All right, we're up from Golgari's one, but we're still down from the targeted three. Green is having a hard time of it in this series. Before we get into the sets where Gruul was best, however, I want to reassure people that there were plenty of sets where Gruul was second or third best. It's not a total disaster for fans of attacking for four. Indeed, in the current set, Edge of Eternities, Gruul is doing just fine - a little behind Simic but not much.
Foundations
Okay, this makes sense, doesn't it? Foundations was all about getting back to basics. What could be more basic than making chunky monsters and attacking your opponent to death with them?
Staring with rares, this is another case where the best in the set was on the bonus sheet. Embercleave certainly helped players lucky enough to open it. Green decks got to make best use of Sire of Seven Deaths, thanks to their ability to ramp. Spinner of Souls was arguably one of the best cards for generating value in the whole set, and if you could get Sylvan Scavenging going it quickly put the game out of reach.
Gruul got a handful of top uncommons, too. Felling Blow fell just outside the top five non-rare cards in the set, but it was followed closely by Fiery Annihilation. You know you're in a back-to-basics core set when three-mana removal spells are among the best cards.
Then we start to get to the meat and potatoes of what made Gruul so strong. Battlesong Berserker pushes damage very nicely. Elvish Regrower kept the pressure up by bringing back a dead creature. Somehow Mild-Mannered Librarian was also very good. I remember it being fine but according to the stats it's slightly better than Dragon Trainer and only slightly worse than Abrade. Crazy.

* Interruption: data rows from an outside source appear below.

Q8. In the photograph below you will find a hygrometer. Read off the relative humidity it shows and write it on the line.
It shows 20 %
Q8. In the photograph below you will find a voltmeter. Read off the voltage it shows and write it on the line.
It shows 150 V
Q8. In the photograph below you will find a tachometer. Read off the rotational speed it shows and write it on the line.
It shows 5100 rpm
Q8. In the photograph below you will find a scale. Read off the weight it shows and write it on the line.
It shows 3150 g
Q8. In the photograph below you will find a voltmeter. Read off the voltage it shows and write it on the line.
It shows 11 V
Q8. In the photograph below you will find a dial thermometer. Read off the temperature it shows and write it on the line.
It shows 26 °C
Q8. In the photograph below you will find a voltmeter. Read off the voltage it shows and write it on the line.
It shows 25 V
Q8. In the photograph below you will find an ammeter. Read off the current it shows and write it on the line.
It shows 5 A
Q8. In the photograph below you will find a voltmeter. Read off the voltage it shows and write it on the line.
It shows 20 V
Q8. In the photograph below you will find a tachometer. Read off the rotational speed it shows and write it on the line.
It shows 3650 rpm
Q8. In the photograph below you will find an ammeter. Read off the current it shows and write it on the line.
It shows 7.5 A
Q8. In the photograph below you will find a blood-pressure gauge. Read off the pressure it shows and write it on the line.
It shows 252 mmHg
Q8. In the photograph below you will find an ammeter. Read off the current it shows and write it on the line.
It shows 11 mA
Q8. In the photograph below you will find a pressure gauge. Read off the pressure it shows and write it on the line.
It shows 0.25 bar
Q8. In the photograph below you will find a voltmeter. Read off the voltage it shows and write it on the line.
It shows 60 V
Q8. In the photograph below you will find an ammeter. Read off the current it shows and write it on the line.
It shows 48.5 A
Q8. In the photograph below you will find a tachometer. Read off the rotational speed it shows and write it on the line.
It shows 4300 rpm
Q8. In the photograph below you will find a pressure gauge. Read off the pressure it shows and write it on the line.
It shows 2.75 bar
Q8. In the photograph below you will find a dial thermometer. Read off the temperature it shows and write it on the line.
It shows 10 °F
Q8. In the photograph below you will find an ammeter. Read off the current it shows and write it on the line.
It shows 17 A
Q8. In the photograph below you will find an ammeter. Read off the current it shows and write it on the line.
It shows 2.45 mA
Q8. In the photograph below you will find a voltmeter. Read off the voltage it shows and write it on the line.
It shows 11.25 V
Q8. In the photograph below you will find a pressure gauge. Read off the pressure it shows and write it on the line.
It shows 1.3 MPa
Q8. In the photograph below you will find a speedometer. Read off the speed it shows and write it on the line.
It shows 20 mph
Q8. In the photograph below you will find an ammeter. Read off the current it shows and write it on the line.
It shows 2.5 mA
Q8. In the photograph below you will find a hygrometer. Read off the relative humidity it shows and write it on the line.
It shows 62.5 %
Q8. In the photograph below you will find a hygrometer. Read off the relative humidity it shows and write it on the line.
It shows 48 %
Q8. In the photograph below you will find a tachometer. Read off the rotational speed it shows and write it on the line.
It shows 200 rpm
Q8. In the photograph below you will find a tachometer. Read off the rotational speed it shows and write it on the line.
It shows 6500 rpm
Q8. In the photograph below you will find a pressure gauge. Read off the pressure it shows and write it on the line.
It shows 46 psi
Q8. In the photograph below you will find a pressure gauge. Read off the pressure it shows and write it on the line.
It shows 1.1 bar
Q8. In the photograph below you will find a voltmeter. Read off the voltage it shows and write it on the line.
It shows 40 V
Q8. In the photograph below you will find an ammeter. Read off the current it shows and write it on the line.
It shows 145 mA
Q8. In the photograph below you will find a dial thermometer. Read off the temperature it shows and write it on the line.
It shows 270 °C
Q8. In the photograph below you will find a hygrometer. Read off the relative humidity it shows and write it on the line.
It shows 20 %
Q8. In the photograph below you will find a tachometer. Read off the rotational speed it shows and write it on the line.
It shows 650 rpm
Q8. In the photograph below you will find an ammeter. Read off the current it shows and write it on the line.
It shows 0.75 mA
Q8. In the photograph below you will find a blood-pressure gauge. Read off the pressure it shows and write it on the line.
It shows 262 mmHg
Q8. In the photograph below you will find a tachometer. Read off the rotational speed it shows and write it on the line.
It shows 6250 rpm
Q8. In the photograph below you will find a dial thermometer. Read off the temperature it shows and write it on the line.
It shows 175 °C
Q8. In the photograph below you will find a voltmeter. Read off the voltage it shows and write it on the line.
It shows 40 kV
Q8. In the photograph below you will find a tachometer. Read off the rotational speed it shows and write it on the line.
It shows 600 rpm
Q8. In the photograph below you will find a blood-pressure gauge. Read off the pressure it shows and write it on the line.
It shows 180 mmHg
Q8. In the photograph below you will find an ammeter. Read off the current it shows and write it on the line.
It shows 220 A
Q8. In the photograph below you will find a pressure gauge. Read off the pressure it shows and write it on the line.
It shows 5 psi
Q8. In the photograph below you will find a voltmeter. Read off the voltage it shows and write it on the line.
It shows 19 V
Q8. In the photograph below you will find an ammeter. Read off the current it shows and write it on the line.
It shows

There's more of the same at common, with Burst Lightning being an incredible removal spell and late-game reach. Llanowar Elves is up there, too, and a bunch of things that attack and trigger Ferocious (even if the ability was never actually named in the set). What is weird is that a lot of the best cards in the set are not in Gruul colours at all. Especially at lower rarity, the 17lands table is dominated by the other three colours. Clearly this was a set in which attacking was important, and in which Gruul had just enough synergy to matter. Other colour pairs had some, but fell a bit short on the whole. Orzhov life gain/drain sticks out as just not quite being good enough while, ironically, Golgari's elves were often better in Gruul. Essentially, while Gruul's plan was simple and effective, it was also one of the few synergistic strategies that was fully realised in a set full of nearlies.
Phyrexia All Will be One
Straight away, we see that both of the top rares in this format were in Gruul colours. While other colour pairs could play Nissa, Ascended Animist, Migloz was at its best in straight Red-Green. Turns out its best was a 66.6% win rate, so we're already seeing a similar situation to Foundations. There were two more Gruul cards in the top ten, including another planeswalker in Lukka, Bound to Ruin and the obnoxiously hard to deal with Thrun, Breaker of Silence.
More importantly, though, Gruul - Red in particular - had a slew of excellent commons. Chimney Rabble was a B+ on 17lands, which is unusual for a common. Even more unusual is the fact that it was joined there by Contagious Vorrac. The hits kept on coming, too, because Hexgold Slash and Barbed Batterfist were only barely outside of getting the same grade; both had over 58% win rate when drawn. This was before the advent of Play Boosters, but even so, for this many commons to be this good says a lot about the power of Gruul in the format.
Just like Foundations, this was a format where attacking was good and killing stuff that might stop you from attacking was just as good. Unlike Foundations, this was not a deliberately straightforward set, though. ONE had as much going on as any normal Limited set, it just so happened that Gruul benefited from having a bunch of powerful cards. The Red-Green mechanic was, in theory, Oil counters. In practice, the best cards with that mechanic were powerful on their own and didn't really work together in any meaningful way beyond the fact that they were good at smashing face.